Éditorial

Émergences et cohérence

À chaque époque, ses combats et ses enjeux. Ceux de la géographie d’aujourd’hui ont pour nom la mondialisation, dans ses dimensions géopolitiques, comme dans celles de l’articulation des logiques du monde et des évolutions de la planète, mais aussi dans celles de l’inégalité et du développement; la démultiplication des portées et des fréquences des mobilités et des échanges, qui complexifient les entités géographiques en désemboîtant les niveaux, en rendant les limites plus floues, les recompositions plus rapides et les pratiques plus fluides; la médiatisation, de plus en plus prégnante et multiforme, des rapports aux lieux et à l’espace, qui change les contenus et les significations des identités et des appartenances territoriales, tout en en reconfigurant les réseaux.

Face à ces défis contemporains, la géographie se mobilise. Non dans le monolithisme, mais avec le souci de la cohérence de points de vue scientifiques différents; non pas en rejetant son passé, mais en faisant valoir, dans un rapport critique, l’actualité de bien des questions qu’elle a formulées pour expliquer et comprendre la diversité du monde; non pas dans l’isolement scientifique, mais en sachant nouer des liens dans la pluridisciplinarité; et avec la nécessaire ouverture aux débats intellectuels internationaux.

Si les géographes savent faire réfléchir au rôle des situations dans l’imposition et l’évolution de la puissance, au point que le mot de géographie s’intègre dans le débat public autrement que dans son acception triviale, toponymique ou topographique, s’ils savent transmettre l’usage de leurs concepts avec leurs articulations propres, non seulement aux sciences sociales mais aussi à d’autres disciplines, s’ils savent faire reconnaître leur savoir-faire en ingénierie des territoires1, non seulement par leurs talents de géomaticiens mais surtout par leur capacité à mettre les systèmes d’information géographique au service de questions de géographie, s’ils savent enfin faire rêver des lieux jusqu’à inspirer artistes ou créateurs, alors nous pourrons affirmer notre fierté d’être géographe.

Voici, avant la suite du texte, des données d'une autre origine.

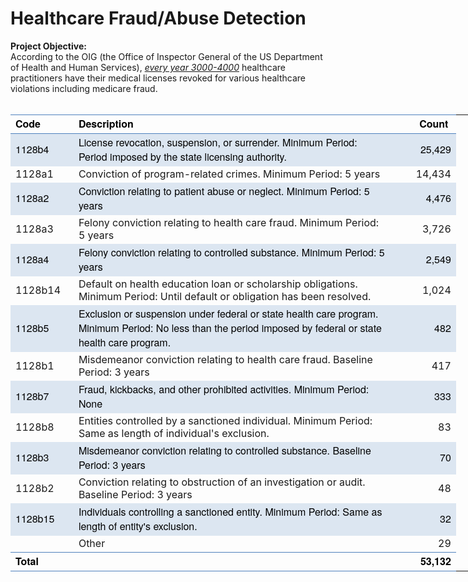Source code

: <div class="cell text_cell rendered unselected" tabindex="2">
<div class="inner_cell">
<div class="text_cell_render rendered_html" tabindex="-1">
<h1 id="Project-1:-Doctor-or-Drug-Dealer?">Healthcare Fraud/Abuse Detection</h1>
</div>
</div>
</div>
<div class="cell text_cell unselected rendered" tabindex="2">
<div class="prompt input_prompt"><strong>Project Objective:</strong></div>
<div class="prompt input_prompt">According to the OIG (the Office of Inspector General of the US Department of Health and Human Services), <span style="text-decoration: underline;"><em>every year 3000-4000</em></span> healthcare practitioners have their medical licenses revoked for various healthcare violations including medicare fraud.&nbsp;</div>
<br />
<!--table
	{mso-displayed-decimal-separator:"\.";
	mso-displayed-thousand-separator:"\,";}
@page
	{margin:1.0in .75in 1.0in .75in;
	mso-header-margin:.5in;
	mso-footer-margin:.5in;}
.style16
	{mso-number-format:"_\(* \#\,\#\#0\.00_\)\;_\(* \\\(\#\,\#\#0\.00\\\)\;_\(* \0022-\0022??_\)\;_\(\@_\)";
	mso-style-name:Comma;
	mso-style-id:3;}
.style0
	{mso-number-format:General;
	text-align:general;
	vertical-align:bottom;
	white-space:nowrap;
	mso-rotate:0;
	mso-background-source:auto;
	mso-pattern:auto;
	color:black;
	font-size:12.0pt;
	font-weight:400;
	font-style:normal;
	text-decoration:none;
	font-family:Calibri, sans-serif;
	mso-font-charset:0;
	border:none;
	mso-protection:locked visible;
	mso-style-name:Normal;
	mso-style-id:0;}
td
	{mso-style-parent:style0;
	padding-top:1px;
	padding-right:1px;
	padding-left:1px;
	mso-ignore:padding;
	color:black;
	font-size:12.0pt;
	font-weight:400;
	font-style:normal;
	text-decoration:none;
	font-family:Calibri, sans-serif;
	mso-font-charset:0;
	mso-number-format:General;
	text-align:general;
	vertical-align:bottom;
	border:none;
	mso-background-source:auto;
	mso-pattern:auto;
	mso-protection:locked visible;
	white-space:nowrap;
	mso-rotate:0;}
.xl65
	{mso-style-parent:style0;
	color:black;
	font-weight:700;
	font-family:"Helvetica Neue";
	mso-generic-font-family:auto;
	mso-font-charset:0;}
.xl66
	{mso-style-parent:style0;
	color:black;
	font-family:"Helvetica Neue";
	mso-generic-font-family:auto;
	mso-font-charset:0;}
.xl67
	{mso-style-parent:style0;
	font-weight:700;}
.xl68
	{mso-style-parent:style0;
	color:black;
	font-family:"Helvetica Neue";
	mso-generic-font-family:auto;
	mso-font-charset:0;
	white-space:normal;}
.xl69
	{mso-style-parent:style0;
	white-space:normal;}
.xl70
	{mso-style-parent:style16;
	color:black;
	font-family:"Helvetica Neue";
	mso-generic-font-family:auto;
	mso-font-charset:0;
	mso-number-format:"_\(* \#\,\#\#0_\)\;_\(* \\\(\#\,\#\#0\\\)\;_\(* \0022-\0022??_\)\;_\(\@_\)";}
.xl71
	{mso-style-parent:style16;
	mso-number-format:"_\(* \#\,\#\#0_\)\;_\(* \\\(\#\,\#\#0\\\)\;_\(* \0022-\0022??_\)\;_\(\@_\)";}
.xl72
	{mso-style-parent:style0;
	color:black;
	font-weight:700;
	font-family:"Helvetica Neue";
	mso-generic-font-family:auto;
	mso-font-charset:0;
	white-space:normal;}
.xl73
	{mso-style-parent:style16;
	color:black;
	font-weight:700;
	font-family:"Helvetica Neue";
	mso-generic-font-family:auto;
	mso-font-charset:0;
	mso-number-format:"_\(* \#\,\#\#0_\)\;_\(* \\\(\#\,\#\#0\\\)\;_\(* \0022-\0022??_\)\;_\(\@_\)";}
.xl74
	{mso-style-parent:style0;
	color:black;
	font-family:"Helvetica Neue";
	mso-generic-font-family:auto;
	mso-font-charset:0;
	mso-number-format:"_\(* \#\,\#\#0_\)\;_\(* \\\(\#\,\#\#0\\\)\;_\(* \0022-\0022??_\)\;_\(\@_\)";}
-->
</style>
</head>

<body link=blue vlink=purple>

<table border=0 cellpadding=0 cellspacing=0 width=673 style='border-collapse:
 collapse;table-layout:fixed;width:673pt;box-sizing: border-box;border-spacing: 0px;
 caret-color: rgb(0, 0, 0);font-variant-caps: normal;orphans: auto;text-align:
 start;widows: auto;-webkit-text-size-adjust: auto;-webkit-text-stroke-width: 0px'>
 <col width=65 style='width:65pt'>
 <col class=xl69 width=411 style='mso-width-source:userset;mso-width-alt:17536;
 width:411pt'>
 <col class=xl71 width=67 style='mso-width-source:userset;mso-width-alt:2858;
 width:67pt'>
 <col width=65 span=2 style='width:65pt'>
 <tr height=16 style='height:16.0pt;box-sizing: border-box;max-width: none'>
  <td height=16 class=xl65 width=65 style='height:16.0pt;width:65pt;font-size:
  12.0pt;color:black;font-weight:700;text-decoration:none;text-underline-style:
  none;text-line-through:none;font-family:"Helvetica Neue";border-top:.5pt solid #4F81BD;
  border-right:none;border-bottom:.5pt solid #4F81BD;border-left:none'>Code</td>
  <td class=xl72 width=411 style='width:411pt;font-size:12.0pt;color:black;
  font-weight:700;text-decoration:none;text-underline-style:none;text-line-through:
  none;font-family:"Helvetica Neue";border-top:.5pt solid #4F81BD;border-right:
  none;border-bottom:.5pt solid #4F81BD;border-left:none'>Description</td>
  <td class=xl73 align=right width=67 style='width:67pt;font-size:12.0pt;
  color:black;font-weight:700;text-decoration:none;text-underline-style:none;
  text-line-through:none;font-family:"Helvetica Neue";border-top:.5pt solid #4F81BD;
  border-right:none;border-bottom:.5pt solid #4F81BD;border-left:none'><span
  style="mso-spacerun:yes">&nbsp;</span>Count<span
  style="mso-spacerun:yes">&nbsp;</span></td>
  <td width=65 style='width:65pt'></td>
  <td width=65 style='width:65pt'></td>
 </tr>
 <tr height=30 style='height:30.0pt'>
  <td height=30 class=xl66 style='height:30.0pt;font-size:12.0pt;color:black;
  font-weight:400;text-decoration:none;text-underline-style:none;text-line-through:
  none;font-family:"Helvetica Neue";background:#DCE6F1;mso-pattern:#DCE6F1 none;
  box-sizing: border-box;max-width: none'>1128b4</td>
  <td class=xl68 width=411 style='width:411pt;font-size:12.0pt;color:black;
  font-weight:400;text-decoration:none;text-underline-style:none;text-line-through:
  none;font-family:"Helvetica Neue";background:#DCE6F1;mso-pattern:#DCE6F1 none;
  box-sizing: border-box;max-width: none'>License revocation, suspension, or
  surrender. Minimum Period: Period imposed by the state licensing authority.</td>
  <td class=xl70 align=right style='font-size:12.0pt;color:black;font-weight:
  400;text-decoration:none;text-underline-style:none;text-line-through:none;
  font-family:"Helvetica Neue";background:#DCE6F1;mso-pattern:#DCE6F1 none;
  box-sizing: border-box;max-width: none'> 25,429 </td>
  <td></td>
  <td></td>
 </tr>
 <tr height=15 style='height:15.0pt'>
  <td height=15 class=xl66 style='height:15.0pt;box-sizing: border-box;
  max-width: none'>1128a1</td>
  <td class=xl68 width=411 style='width:411pt;box-sizing: border-box;
  max-width: none'>Conviction of program-related crimes. Minimum Period: 5
  years</td>
  <td class=xl70 align=right style='box-sizing: border-box;max-width: none'>
  14,434 </td>
  <td></td>
  <td></td>
 </tr>
 <tr height=15 style='height:15.0pt'>
  <td height=15 class=xl66 style='height:15.0pt;font-size:12.0pt;color:black;
  font-weight:400;text-decoration:none;text-underline-style:none;text-line-through:
  none;font-family:"Helvetica Neue";background:#DCE6F1;mso-pattern:#DCE6F1 none;
  box-sizing: border-box;max-width: none'>1128a2</td>
  <td class=xl68 width=411 style='width:411pt;font-size:12.0pt;color:black;
  font-weight:400;text-decoration:none;text-underline-style:none;text-line-through:
  none;font-family:"Helvetica Neue";background:#DCE6F1;mso-pattern:#DCE6F1 none;
  box-sizing: border-box;max-width: none'>Conviction relating to patient abuse
  or neglect. Minimum Period: 5 years</td>
  <td class=xl70 align=right style='font-size:12.0pt;color:black;font-weight:
  400;text-decoration:none;text-underline-style:none;text-line-through:none;
  font-family:"Helvetica Neue";background:#DCE6F1;mso-pattern:#DCE6F1 none;
  box-sizing: border-box;max-width: none'> 4,476 </td>
  <td></td>
  <td></td>
 </tr>
 <tr height=15 style='height:15.0pt'>
  <td height=15 class=xl66 style='height:15.0pt;box-sizing: border-box;
  max-width: none'>1128a3</td>
  <td class=xl68 width=411 style='width:411pt;box-sizing: border-box;
  max-width: none'>Felony conviction relating to health care fraud. Minimum
  Period: 5 years</td>
  <td class=xl70 align=right style='box-sizing: border-box;max-width: none'>
  3,726 </td>
  <td></td>
  <td></td>
 </tr>
 <tr height=30 style='height:30.0pt'>
  <td height=30 class=xl66 style='height:30.0pt;font-size:12.0pt;color:black;
  font-weight:400;text-decoration:none;text-underline-style:none;text-line-through:
  none;font-family:"Helvetica Neue";background:#DCE6F1;mso-pattern:#DCE6F1 none;
  box-sizing: border-box;max-width: none'>1128a4</td>
  <td class=xl68 width=411 style='width:411pt;font-size:12.0pt;color:black;
  font-weight:400;text-decoration:none;text-underline-style:none;text-line-through:
  none;font-family:"Helvetica Neue";background:#DCE6F1;mso-pattern:#DCE6F1 none;
  box-sizing: border-box;max-width: none'>Felony conviction relating to
  controlled substance. Minimum Period: 5 years</td>
  <td class=xl70 align=right style='font-size:12.0pt;color:black;font-weight:
  400;text-decoration:none;text-underline-style:none;text-line-through:none;
  font-family:"Helvetica Neue";background:#DCE6F1;mso-pattern:#DCE6F1 none;
  box-sizing: border-box;max-width: none'> 2,549 </td>
  <td></td>
  <td></td>
 </tr>
 <tr height=30 style='height:30.0pt'>
  <td height=30 class=xl66 style='height:30.0pt;box-sizing: border-box;
  max-width: none'>1128b14</td>
  <td class=xl68 width=411 style='width:411pt;box-sizing: border-box;
  max-width: none'>Default on health education loan or scholarship obligations.
  Minimum Period: Until default or obligation has been resolved.</td>
  <td class=xl70 align=right style='box-sizing: border-box;max-width: none'>
  1,024 </td>
  <td></td>
  <td></td>
 </tr>
 <tr height=45 style='height:45.0pt'>
  <td height=45 class=xl66 style='height:45.0pt;font-size:12.0pt;color:black;
  font-weight:400;text-decoration:none;text-underline-style:none;text-line-through:
  none;font-family:"Helvetica Neue";background:#DCE6F1;mso-pattern:#DCE6F1 none;
  box-sizing: border-box;max-width: none'>1128b5</td>
  <td class=xl68 width=411 style='width:411pt;font-size:12.0pt;color:black;
  font-weight:400;text-decoration:none;text-underline-style:none;text-line-through:
  none;font-family:"Helvetica Neue";background:#DCE6F1;mso-pattern:#DCE6F1 none;
  box-sizing: border-box;max-width: none'>Exclusion or suspension under federal
  or state health care program. Minimum Period: No less than the period imposed
  by federal or state health care program.</td>
  <td class=xl70 align=right style='font-size:12.0pt;color:black;font-weight:
  400;text-decoration:none;text-underline-style:none;text-line-through:none;
  font-family:"Helvetica Neue";background:#DCE6F1;mso-pattern:#DCE6F1 none;
  box-sizing: border-box;max-width: none'> 482 </td>
  <td></td>
  <td></td>
 </tr>
 <tr height=30 style='height:30.0pt'>
  <td height=30 class=xl66 style='height:30.0pt;box-sizing: border-box;
  max-width: none'>1128b1</td>
  <td class=xl68 width=411 style='width:411pt;box-sizing: border-box;
  max-width: none'>Misdemeanor conviction relating to health care fraud.
  Baseline Period: 3 years</td>
  <td class=xl70 align=right style='box-sizing: border-box;max-width: none'>
  417 </td>
  <td></td>
  <td></td>
 </tr>
 <tr height=15 style='height:15.0pt'>
  <td height=15 class=xl66 style='height:15.0pt;font-size:12.0pt;color:black;
  font-weight:400;text-decoration:none;text-underline-style:none;text-line-through:
  none;font-family:"Helvetica Neue";background:#DCE6F1;mso-pattern:#DCE6F1 none;
  box-sizing: border-box;max-width: none'>1128b7</td>
  <td class=xl68 width=411 style='width:411pt;font-size:12.0pt;color:black;
  font-weight:400;text-decoration:none;text-underline-style:none;text-line-through:
  none;font-family:"Helvetica Neue";background:#DCE6F1;mso-pattern:#DCE6F1 none;
  box-sizing: border-box;max-width: none'>Fraud, kickbacks, and other
  prohibited activities. Minimum Period: None</td>
  <td class=xl70 align=right style='font-size:12.0pt;color:black;font-weight:
  400;text-decoration:none;text-underline-style:none;text-line-through:none;
  font-family:"Helvetica Neue";background:#DCE6F1;mso-pattern:#DCE6F1 none;
  box-sizing: border-box;max-width: none'> 333 </td>
  <td></td>
  <td></td>
 </tr>
 <tr height=30 style='height:30.0pt'>
  <td height=30 class=xl66 style='height:30.0pt;box-sizing: border-box;
  max-width: none'>1128b8</td>
  <td class=xl68 width=411 style='width:411pt;box-sizing: border-box;
  max-width: none'>Entities controlled by a sanctioned individual. Minimum
  Period: Same as length of individual's exclusion.</td>
  <td class=xl70 align=right style='box-sizing: border-box;max-width: none'> 83
  </td>
  <td></td>
  <td></td>
 </tr>
 <tr height=30 style='height:30.0pt'>
  <td height=30 class=xl66 style='height:30.0pt;font-size:12.0pt;color:black;
  font-weight:400;text-decoration:none;text-underline-style:none;text-line-through:
  none;font-family:"Helvetica Neue";background:#DCE6F1;mso-pattern:#DCE6F1 none;
  box-sizing: border-box;max-width: none'>1128b3</td>
  <td class=xl68 width=411 style='width:411pt;font-size:12.0pt;color:black;
  font-weight:400;text-decoration:none;text-underline-style:none;text-line-through:
  none;font-family:"Helvetica Neue";background:#DCE6F1;mso-pattern:#DCE6F1 none;
  box-sizing: border-box;max-width: none'>Misdemeanor conviction relating to
  controlled substance. Baseline Period: 3 years</td>
  <td class=xl70 align=right style='font-size:12.0pt;color:black;font-weight:
  400;text-decoration:none;text-underline-style:none;text-line-through:none;
  font-family:"Helvetica Neue";background:#DCE6F1;mso-pattern:#DCE6F1 none;
  box-sizing: border-box;max-width: none'> 70 </td>
  <td></td>
  <td></td>
 </tr>
 <tr height=30 style='height:30.0pt'>
  <td height=30 class=xl66 style='height:30.0pt;box-sizing: border-box;
  max-width: none'>1128b2</td>
  <td class=xl68 width=411 style='width:411pt;box-sizing: border-box;
  max-width: none'>Conviction relating to obstruction of an investigation or
  audit. Baseline Period: 3 years</td>
  <td class=xl70 align=right style='box-sizing: border-box;max-width: none'> 48
  </td>
  <td></td>
  <td></td>
 </tr>
 <tr height=30 style='height:30.0pt'>
  <td height=30 class=xl66 style='height:30.0pt;font-size:12.0pt;color:black;
  font-weight:400;text-decoration:none;text-underline-style:none;text-line-through:
  none;font-family:"Helvetica Neue";background:#DCE6F1;mso-pattern:#DCE6F1 none;
  box-sizing: border-box;max-width: none'>1128b15</td>
  <td class=xl68 width=411 style='width:411pt;font-size:12.0pt;color:black;
  font-weight:400;text-decoration:none;text-underline-style:none;text-line-through:
  none;font-family:"Helvetica Neue";background:#DCE6F1;mso-pattern:#DCE6F1 none;
  box-sizing: border-box;max-width: none'>Individuals controlling a sanctioned
  entity. Minimum Period: Same as length of entity's exclusion.</td>
  <td class=xl70 align=right style='font-size:12.0pt;color:black;font-weight:
  400;text-decoration:none;text-underline-style:none;text-line-through:none;
  font-family:"Helvetica Neue";background:#DCE6F1;mso-pattern:#DCE6F1 none;
  box-sizing: border-box;max-width: none'> 32 </td>
  <td></td>
  <td></td>
 </tr>
 <tr height=15 style='height:15.0pt'>
  <td height=15 class=xl66 style='height:15.0pt'></td>
  <td class=xl68 width=411 style='width:411pt;box-sizing: border-box;
  max-width: none'>Other</td>
  <td class=xl70 align=right style='box-sizing: border-box;max-width: none'> 29
  </td>
  <td></td>
  <td></td>
 </tr>
 <tr class=xl67 height=15 style='height:15.0pt'>
  <td height=15 class=xl66 style='height:15.0pt;font-size:12.0pt;color:black;
  font-weight:700;text-decoration:none;text-underline-style:none;text-line-through:
  none;font-family:"Helvetica Neue";border-top:.5pt solid #4F81BD;border-right:
  none;border-bottom:.5pt solid #4F81BD;border-left:none'>Total</td>
  <td class=xl68 width=411 style='width:411pt;font-size:12.0pt;color:black;
  font-weight:700;text-decoration:none;text-underline-style:none;text-line-through:
  none;font-family:"Helvetica Neue";border-top:.5pt solid #4F81BD;border-right:
  none;border-bottom:.5pt solid #4F81BD;border-left:none'></td>
  <td class=xl74 align=right style='font-size:12.0pt;color:black;font-weight:
  700;text-decoration:none;text-underline-style:none;text-line-through:none;
  font-family:"Helvetica Neue";border-top:.5pt solid #4F81BD;border-right:none;
  border-bottom:.5pt solid #4F81BD;border-left:none'> 53,132 </td>
  <td class=xl67></td>
  <td class=xl67></td>
 </tr>
</table>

Espace géographique, par sa tradition, a vocation à participer à ces enjeux intellectuels. Dans le pluralisme et l’exigence, dans le souci du renouvellement mais aussi du savoir accumulé, de l’attention aux émergences tout autant qu’au patient travail de consolidation théorique. Certes, tous les acteurs de la revue, comité de rédaction, auteurs, lecteurs, contribuent à cette qualité, chacun avec ses ouvertures. Une oeuvre collective se réalise aussi à travers l’impulsion et l’animation que savent lui apporter ceux qui en ont la responsabilité, et c’est bien là l’engagement que nous prenons au nom de tous.